== Texte présenté ==
┌────────

André Gil Mata est un réalisateur portugais formé à la Film Factory de Béla Tarr, l’immense réalisateur hongrois aux films aussi longs (Le Tango de Satan dure sept heures trente) qu’hypnotisants. Si on rajoute que Mata se revendique des influences d’Andrei Tarkovski, de Chantal Akerman et de Manoel de Oliveira, son célèbre compatriote, on imagine à quel niveau d’exigence son cinéma se hisse.

À la lueur de la chandelle m’a inspiré des sentiments radicalement contradictoires. La lecture de l’excellente critique de Mathieu Macheret (c’est un pléonasme car toutes les critiques de Mathieu Macheret sont excellentes et leurs lectures sont pour moi une leçon d’humilité) m’avait mis en garde. N’étant pas un grand fan du cinéma contemplatif, j’aurais dû me méfier d’un film « presque impossible à raconter tant il se refuse à toute certitude narrative » et je n’aurais pas dû conclure trop vite « l’étrange et stimulant pacte d’hermétisme (au sens ésotérique) que le cinéaste noue avec son spectateur ».

└────────

== Données fournies ==
┌────────

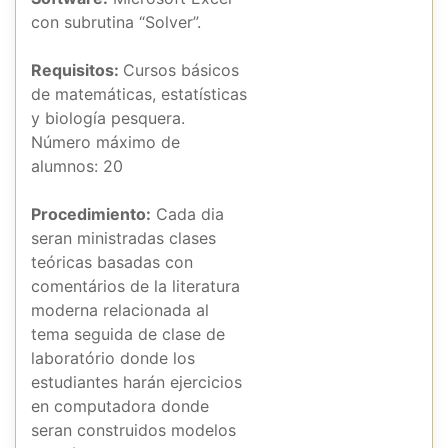
con subrutina “Solver”.
Requisitos:
Cursos básicos
de matemáticas, estatísticas
y biología pesquera.
Número máximo de
alumnos: 20
Procedimiento:
Cada dia
seran ministradas clases
teóricas basadas con
comentários de la literatura
moderna relacionada al
tema seguida de clase de
laboratório donde los
estudiantes harán ejercicios
en computadora donde
seran construidos modelos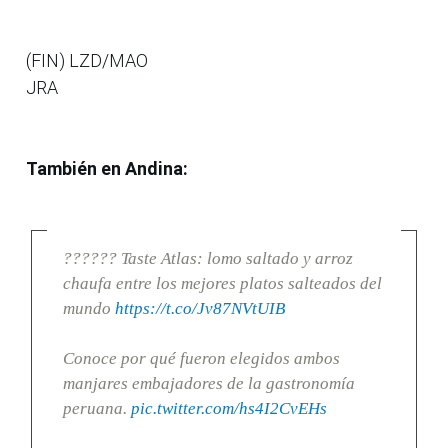
(FIN) LZD/MAO
JRA
También en Andina:
?????? Taste Atlas: lomo saltado y arroz
chaufa entre los mejores platos salteados del
mundo
https://t.co/Jv87NVtUIB
Conoce por qué fueron elegidos ambos
manjares embajadores de la gastronomía
peruana.
pic.twitter.com/hs4I2CvEHs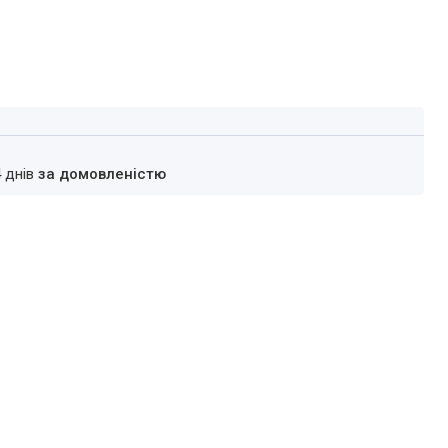
4 днів
за домовленістю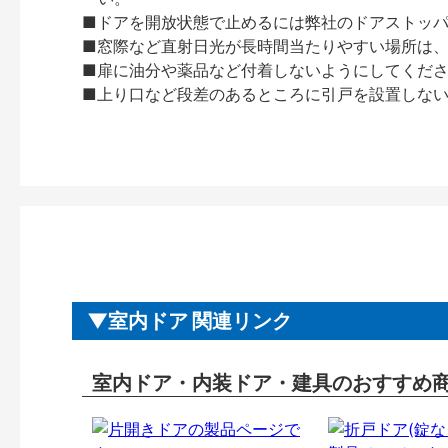
■ドアを開放状態で止めるには弊社のドアストッ
■窓際など直射日光が長時間当たりやすい場所は
■扉に油分や薬品など付着しないようにしてくだ
■上り口など段差のあるところに引戸を設置しな
室内ドア 関連リンク
室内ドア・内装ドア・建具のおすすめ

└────────

Selon le texte présenté, où André Gil Mata a-t-il été formé ?

À la Film Factory de Béla Tarr.